TheIllusion
Strobridge & Co. Lith.:
Kellar and his perplexing cabinet mysteries (1894)
"The problem with communication is the illusion that it's occurred."
a common bit of folk wisdom
Publishing serves as a means of communication, and as such, it's subject to all the laws governing it. Primary among those laws might be TheIllusion, TheIllusion that it occurred. We inhabit the pointy end of eons of development of our communication channels. The very best I can claim about any of them might be that they're still subject to the same illusion that communication ever occurs. I famously struggle to keep up with my email, for instance, whatever 'keeping up' might entail. I understand that the probability of me receiving and comprehending any individual email as its sender intended remains slight, almost zero. The Muse is forever discovering that I never received the message she forwarded to me last week and, upon researching the cause, typically finds the message right where she had thought it would be, sitting plaintively in my email queue. It had somehow slipped by me without my noticing. Independent of her intervention, I never would have "received" it. It's the same for everybody.
Face-to-face oral communication seems just as likely to surprise and fail. We can never tell if what we believed we heard was what the speaker intended. We're safer to assume that it wasn't, or wasn't entirely. Those instances where we blithely presume to know and understand might be those moments when we can be reasonably sure that we misunderstood some significant portion of the message. We rarely even think to second guess our sense of certainty, for it seems like a reliably reassuring indicator, especially when it isn't and couldn't possibly be. We'd be better off if we could presume that we needed room for misconception, that some, perhaps significant portion of every communication came in the form of TheIllusion that it had occurred.
For instance, a published work, a book, can only ever carry TheIllusion that it’s finished. However cultured and curated the contents, some later essential something will inevitably end up missing. TheIllusion will still be working its curious magic long after publication, for each work will enjoy as many interpreters as it has readers, each with their unique set of expectations and each overlaying whatever the author might have been saying to reinforce TheIllusion that anything occurred as the author or the reader/interpreter intended. The space for misinterpretation remains just as large in Publishing as in every other form of communication. While the speed and volume of our communication continue to expand, the net breadth of our misunderstanding has remained constant or has even been growing. Apparently, the better the connection, the more likely the resulting disconnection. It's a universal law or something.

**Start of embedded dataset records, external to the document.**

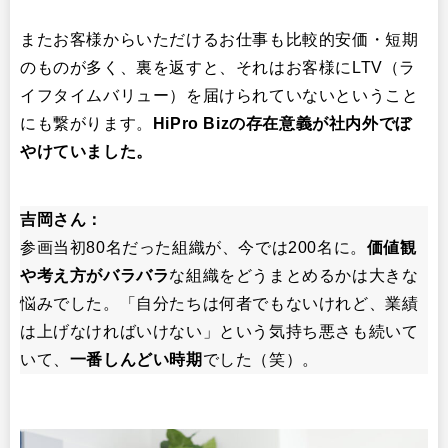
またお客様からいただけるお仕事も比較的安価・短期
のものが多く、裏を返すと、それはお客様にLTV（ラ
イフタイムバリュー）を届けられていないということ
にも繋がります。
HiPro Biz
の存在意義が社内外でぼ
やけていました。
吉岡さん：
参画当初80名だった組織が、今では200名に。
価値観
や考え方がバラバラ
な組織をどうまとめるかは大きな
悩みでした。「自分たちは何者でもないけれど、業績
は上げなければいけない」という気持ち悪さも続いて
いて、
一番しんどい時期
でした（笑）。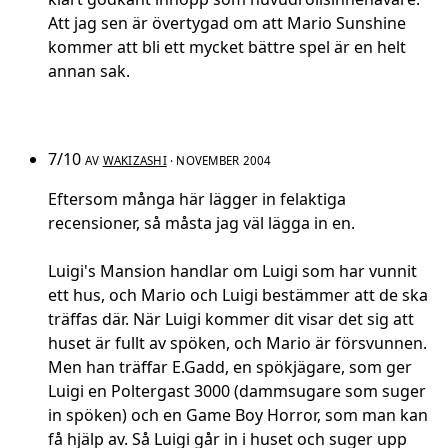
Att jag sen är övertygad om att Mario Sunshine
kommer att bli ett mycket bättre spel är en helt
annan sak.
7/10
AV
WAKIZASHI
· NOVEMBER 2004
Eftersom många här lägger in felaktiga
recensioner, så måsta jag väl lägga in en.
Luigi's Mansion handlar om Luigi som har vunnit
ett hus, och Mario och Luigi bestämmer att de ska
träffas där. När Luigi kommer dit visar det sig att
huset är fullt av spöken, och Mario är försvunnen.
Men han träffar E.Gadd, en spökjägare, som ger
Luigi en Poltergast 3000 (dammsugare som suger
in spöken) och en Game Boy Horror, som man kan
få hjälp av. Så Luigi går in i huset och suger upp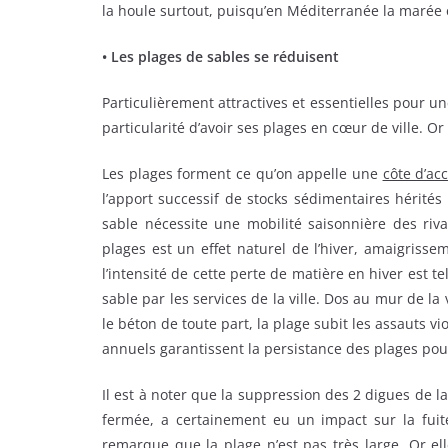
la houle surtout, puisqu’en Méditerranée la marée es
• Les plages de sables se réduisent
Particulièrement attractives et essentielles pour un
particularité d’avoir ses plages en cœur de ville. Or
Les plages forment ce qu’on appelle une
côte d’ac
l’apport successif de stocks sédimentaires hérité
sable nécessite une mobilité saisonnière des riv
plages est un effet naturel de l’hiver, amaigrisse
l’intensité de cette perte de matière en hiver est t
sable par les services de la ville. Dos au mur de la 
le béton de toute part, la plage subit les assauts 
annuels garantissent la persistance des plages pour 
Il est à noter que la suppression des 2 digues de l
fermée, a certainement eu un impact sur la fuit
remarque que la plage n’est pas très large. Or ell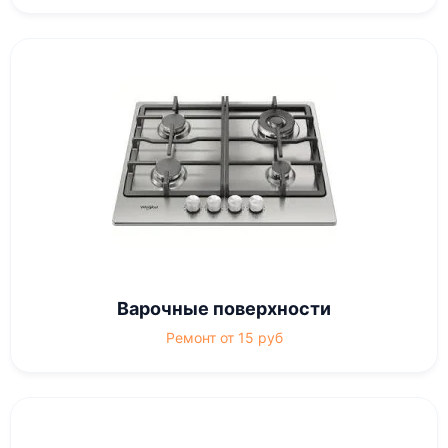
Варочные поверхности
Ремонт от 15 руб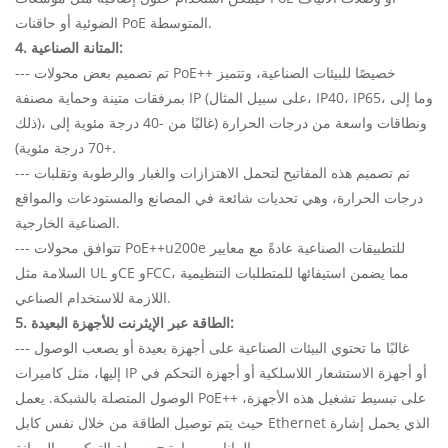
الضوئية أو حاقنات PoE المتوسطة.
4. المتانة الصناعية:
--- تم تصميم بعض محولات PoE++ خصيصًا للبيئات الصناعية، وتتميز
بمرفقات متينة وحماية مصنفة IP (على سبيل المثال، IP40، IP65، وما إلى
ذلك)، ونطاقات واسعة من درجات الحرارة (غالبًا من -40 درجة مئوية إلى
+70 درجة مئوية).
--- تم تصميم هذه المفاتيح لتحمل الاهتزازات والغبار والرطوبة وتقلبات
درجات الحرارة، وهي تحديات شائعة في المصانع والمستودعات والمواقع
الصناعية الخارجية.
--- تتوافق محولات PoE++u200e للتطبيقات الصناعية عادةً مع معايير
السلامة مثل UL وCE وFCC، مما يضمن استيفائها للمتطلبات التنظيمية
اللازمة للاستخدام الصناعي.
5. الطاقة عبر الإيثرنت للأجهزة البعيدة:
--- غالبًا ما تحتوي البيئات الصناعية على أجهزة بعيدة أو يصعب الوصول
إليها، مثل كاميرات IP أو أجهزة الاستشعار اللاسلكية أو أجهزة التحكم في
الوصول المتصلة بالشبكة. يعمل PoE++ على تبسيط تشغيل هذه الأجهزة،
حيث يتم توصيل الطاقة من خلال نفس كابل Ethernet الذي يحمل إشارة
البيانات، مما يتيح سهولة التركيب والصيانة.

It does nobody very much good to over-anticipate the probability or the depth of TheIllusion. Bare awareness might serve as the best possible defense, even if it prevents nothing. To remain conscious in the face of TheIllusion does not affect the volume of miscommunication, but it might help to quell the damage. We need not presume understanding but choose to leave the mystery open, understanding that we probably didn't understand nearly as deeply as our best senses suggested we had. It's not bad to fail to receive a blind intention another attempted to send. Email's design guarantees that some significant but unpredictable portion of it will fail. Same story with every known form of communication. Shame on us for not noticing or so frequently forgetting this fundamental law of this universe, TheIllusion that any intended communication has occurred. The presumption never wasn't absurd.